### Task objective
Copy every line of the records below word for word, leaving out the pictures.

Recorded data
-=-=-=-=-

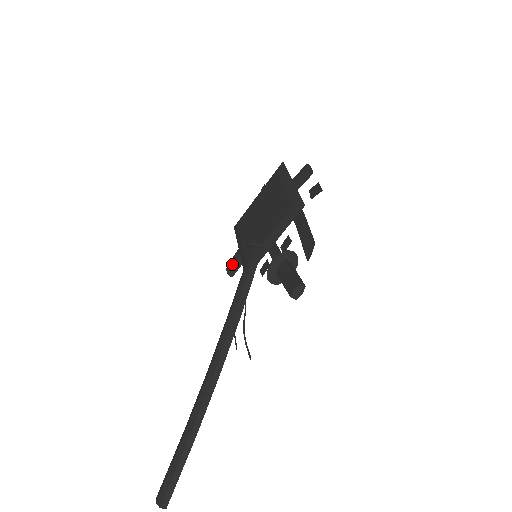
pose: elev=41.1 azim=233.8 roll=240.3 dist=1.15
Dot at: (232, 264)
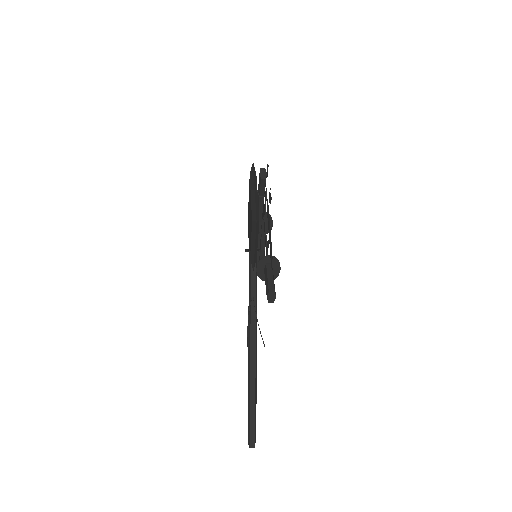
Dot at: occluded
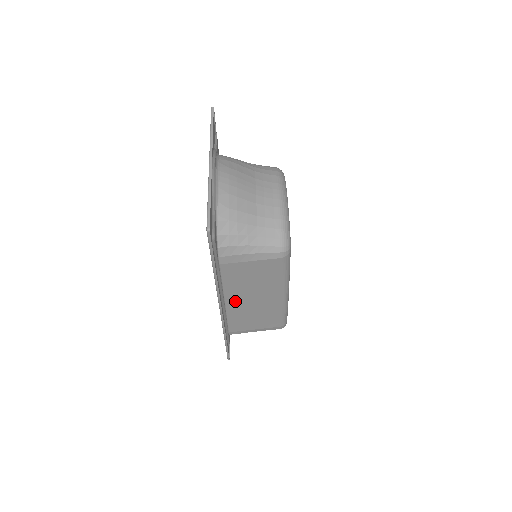
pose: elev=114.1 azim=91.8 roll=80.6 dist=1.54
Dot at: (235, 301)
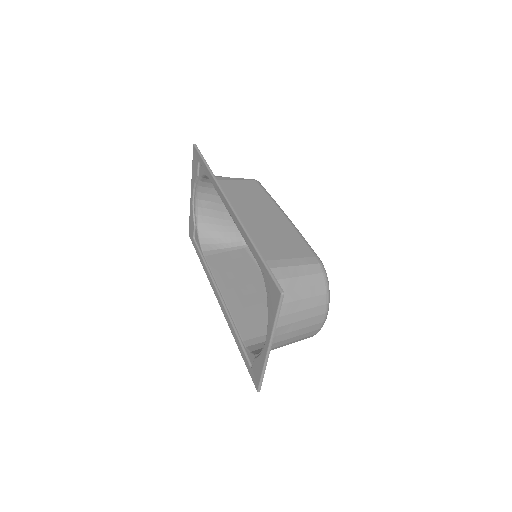
Dot at: (242, 216)
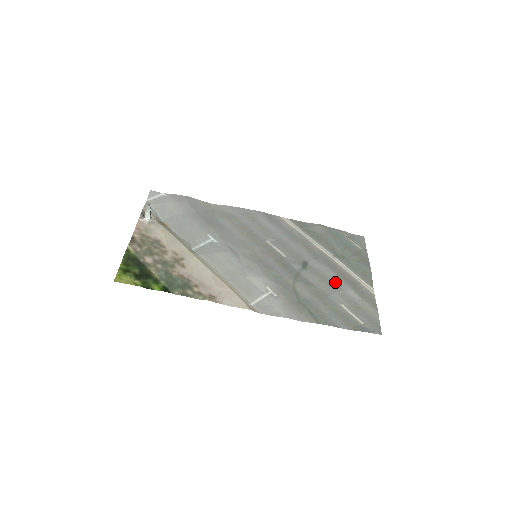
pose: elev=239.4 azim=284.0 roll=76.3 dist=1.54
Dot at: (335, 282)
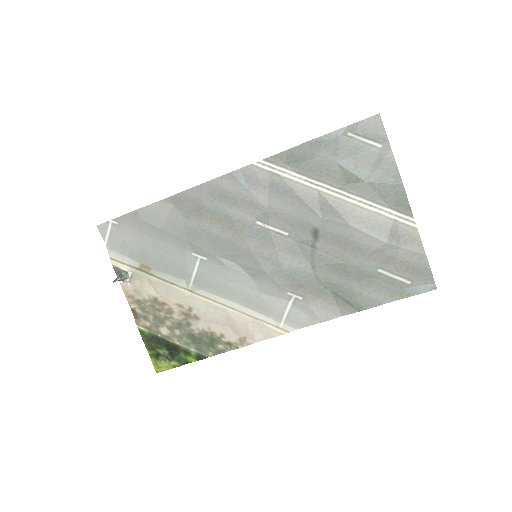
Dot at: (360, 243)
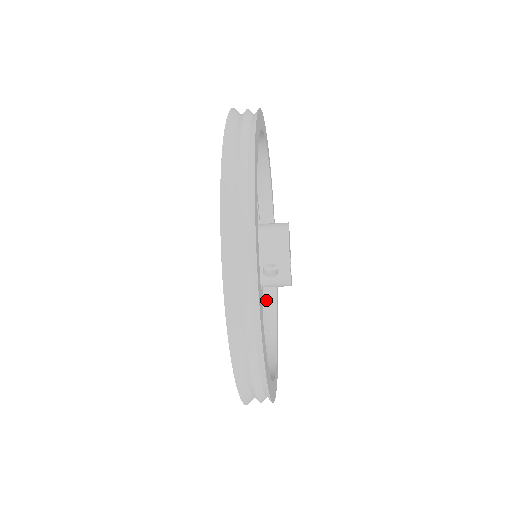
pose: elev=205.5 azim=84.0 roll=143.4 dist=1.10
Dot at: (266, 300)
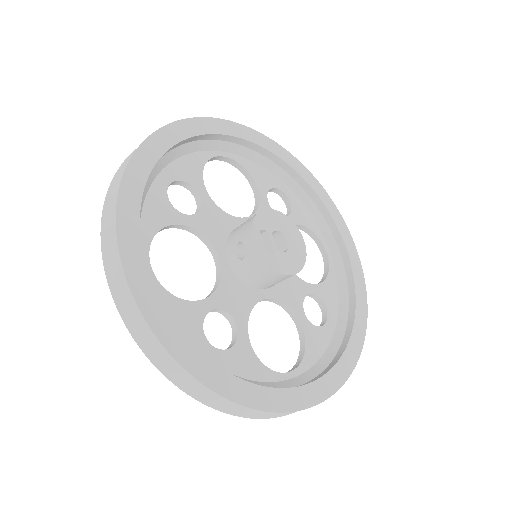
Dot at: (334, 345)
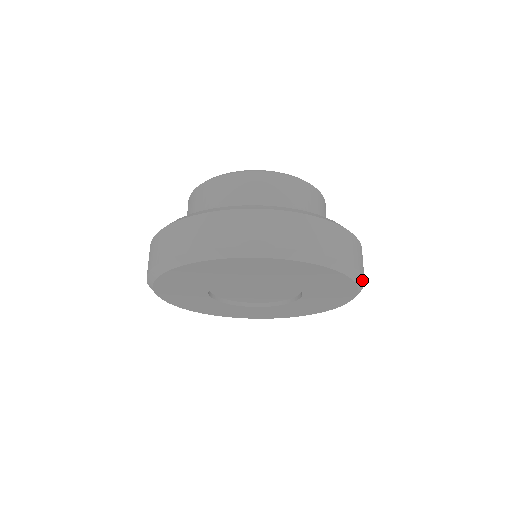
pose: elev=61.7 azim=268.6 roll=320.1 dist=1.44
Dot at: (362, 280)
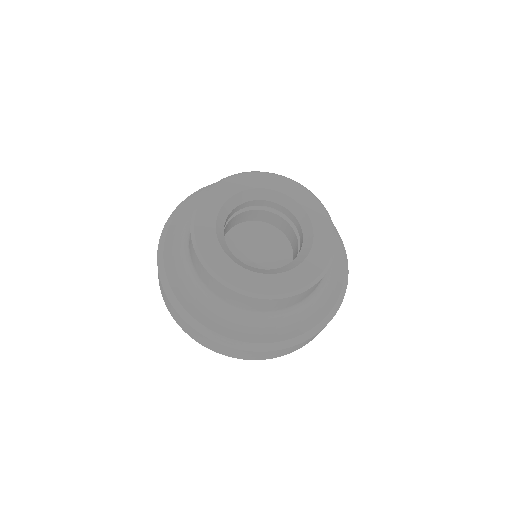
Dot at: occluded
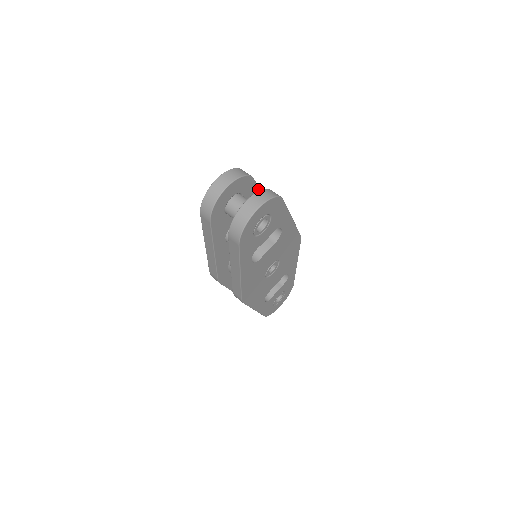
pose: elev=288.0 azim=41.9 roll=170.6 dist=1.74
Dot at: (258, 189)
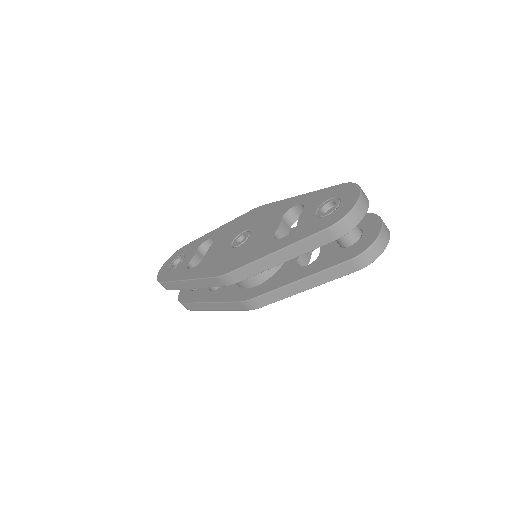
Dot at: occluded
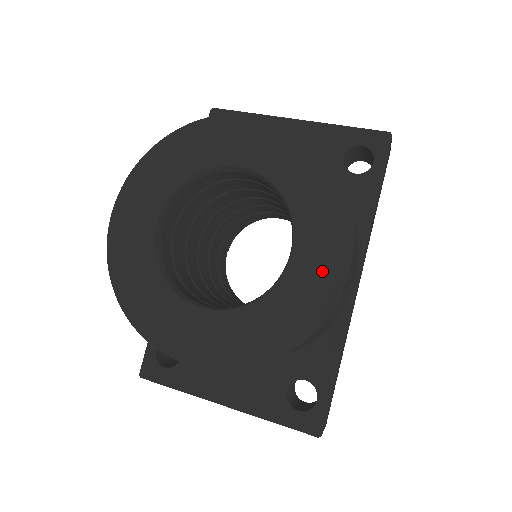
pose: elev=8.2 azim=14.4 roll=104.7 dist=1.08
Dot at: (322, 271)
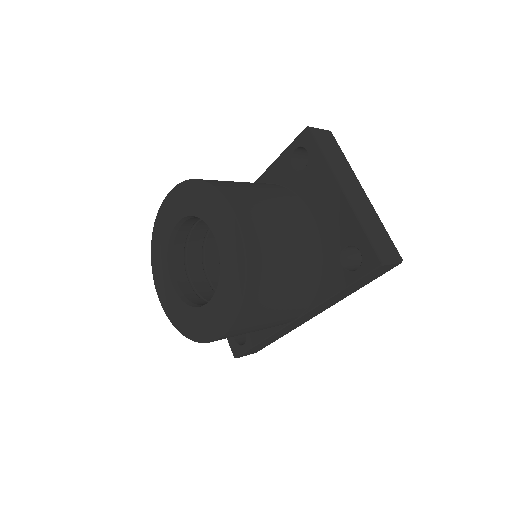
Dot at: (211, 325)
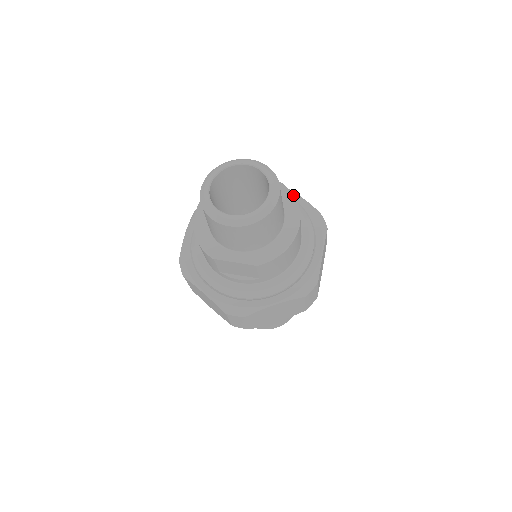
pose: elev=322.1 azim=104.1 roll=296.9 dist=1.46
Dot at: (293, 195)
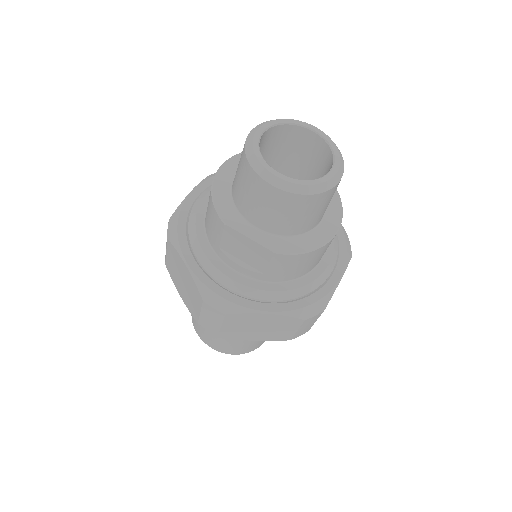
Dot at: occluded
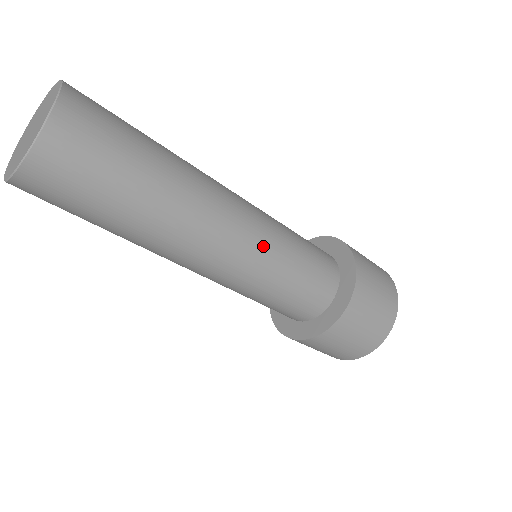
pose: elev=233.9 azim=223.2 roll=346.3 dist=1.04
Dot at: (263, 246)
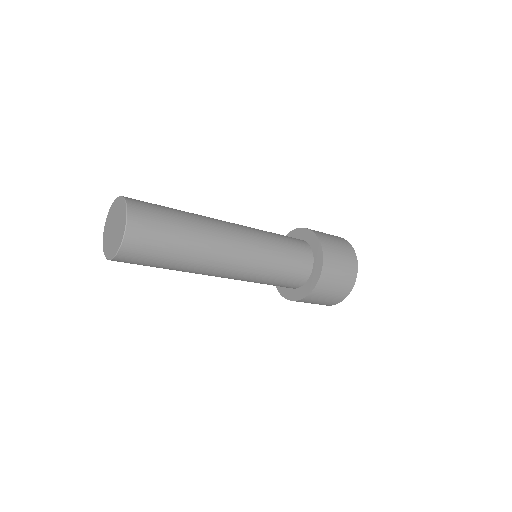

-=-=-=-=-

### Written answer
pose: elev=41.1 azim=233.8 roll=240.3 dist=1.15
Dot at: (232, 264)
Dot at: occluded
pose: elev=114.1 azim=91.8 roll=80.6 dist=1.54
Dot at: (235, 301)
Dot at: (242, 216)
pose: elev=239.4 azim=284.0 roll=76.3 dist=1.54
Dot at: (335, 282)
Dot at: (360, 243)
pose: elev=205.5 azim=84.0 roll=143.4 dist=1.10
Dot at: (266, 300)
Dot at: (334, 345)
pose: elev=61.7 azim=268.6 roll=320.1 dist=1.44
Dot at: (362, 280)
Dot at: occluded
pose: elev=288.0 azim=41.9 roll=170.6 dist=1.74
Dot at: (258, 189)
Dot at: occluded
pose: elev=8.2 azim=14.4 roll=104.7 dist=1.08
Dot at: (322, 271)
Dot at: (211, 325)
pose: elev=322.1 azim=104.1 roll=296.9 dist=1.46
Dot at: (293, 195)
Dot at: occluded
pose: elev=233.9 azim=223.2 roll=346.3 dist=1.04
Dot at: (263, 246)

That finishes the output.